UPDATE: This was our annual April Fools Day story. We hope you enjoyed it. It is not true.
Local jails will begin serving crickets in response to regional food shortages with plans to even start farming the insects on detention-center properties to make the program self-sustaining, authorities said Friday.
A $2.5 million pilot program in Alabama was successful enough to start spreading the cricket solution to detention centers throughout Georgia and the Carolinas, including the Augusta-Aiken area, said Grace Hopper with the Food Services division of the U.S. Department of Corrections.
“We know there will be some hesitation to embrace cricket meals, but the burgeoning edible insect industry churns out many healthy and tasty treats, including protein bars, pastas and chips made from insects,” Hopper said.

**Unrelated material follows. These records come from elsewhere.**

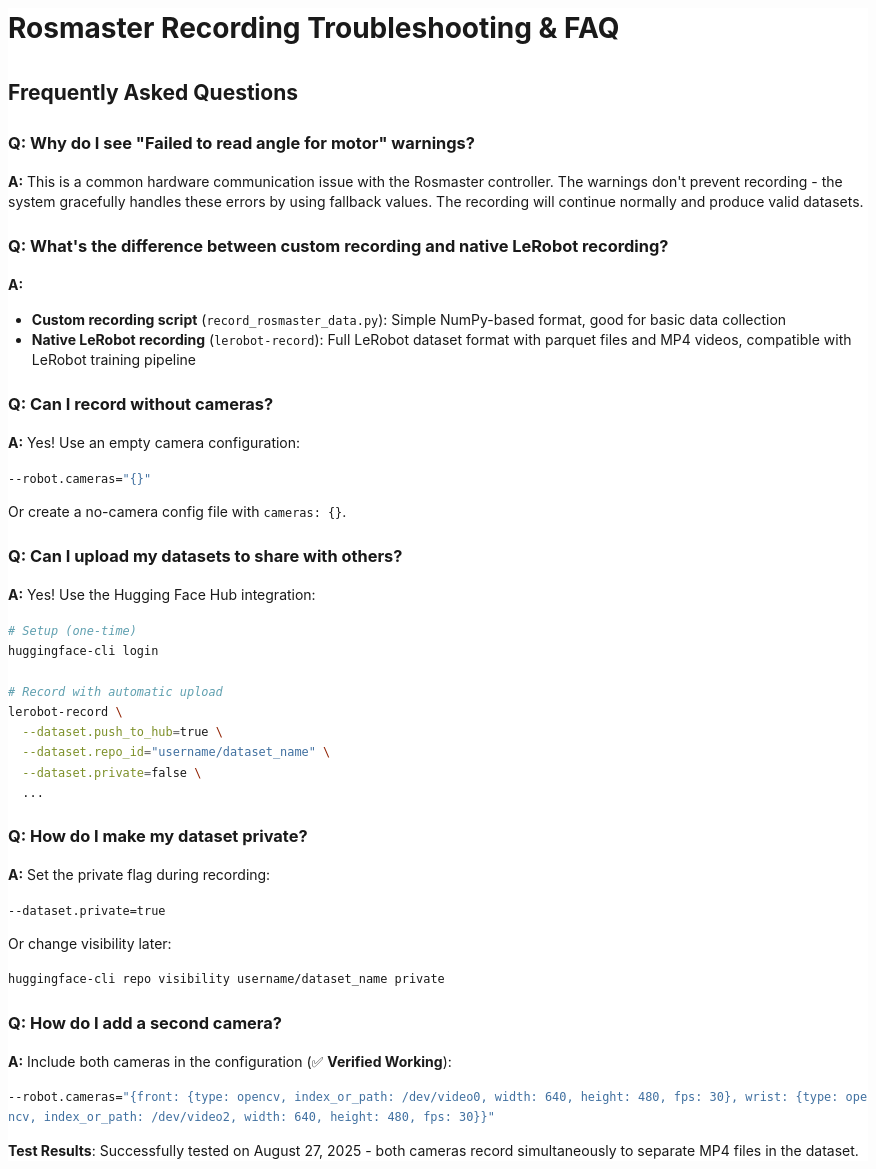 # Rosmaster Recording Troubleshooting & FAQ

## Frequently Asked Questions

### Q: Why do I see "Failed to read angle for motor" warnings?
**A:** This is a common hardware communication issue with the Rosmaster controller. The warnings don't prevent recording - the system gracefully handles these errors by using fallback values. The recording will continue normally and produce valid datasets.

### Q: What's the difference between custom recording and native LeRobot recording?
**A:** 
- **Custom recording script** (`record_rosmaster_data.py`): Simple NumPy-based format, good for basic data collection
- **Native LeRobot recording** (`lerobot-record`): Full LeRobot dataset format with parquet files and MP4 videos, compatible with LeRobot training pipeline

### Q: Can I record without cameras?
**A:** Yes! Use an empty camera configuration:
```bash
--robot.cameras="{}"
```
Or create a no-camera config file with `cameras: {}`.

### Q: Can I upload my datasets to share with others?
**A:** Yes! Use the Hugging Face Hub integration:
```bash
# Setup (one-time)
huggingface-cli login

# Record with automatic upload
lerobot-record \
  --dataset.push_to_hub=true \
  --dataset.repo_id="username/dataset_name" \
  --dataset.private=false \
  ...
```

### Q: How do I make my dataset private?
**A:** Set the private flag during recording:
```bash
--dataset.private=true
```
Or change visibility later:
```bash
huggingface-cli repo visibility username/dataset_name private
```

### Q: How do I add a second camera?
**A:** Include both cameras in the configuration (✅ **Verified Working**):
```bash
--robot.cameras="{front: {type: opencv, index_or_path: /dev/video0, width: 640, height: 480, fps: 30}, wrist: {type: opencv, index_or_path: /dev/video2, width: 640, height: 480, fps: 30}}"
```
**Test Results**: Successfully tested on August 27, 2025 - both cameras record simultaneously to separate MP4 files in the dataset.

During his trip to Belgium, President Biden announced that the U.S., along with many European countries, will be impacted by food shortages following the sanctions that were placed on Russia. County detention centers are the first to see the impact, since jails are often the last on the priority list for food distributors.
On a positive note, a survey of detainees at the test Alabama facilities showed that 78 percent of inmates enjoyed the eco-conscious meals and preferred them to the food normally served, the press release says.
An implementation timeline and list of impacted detention facilities in our area are expected to be released later Friday afternoon, the spokesperson said in a press release.
The Biden administration has been pushing the jail cricket program since raising insects produces fewer greenhouse gas and uses less water and space than beef, chicken and pork. Bugs are also good sources of protein, fiber and fatty acids.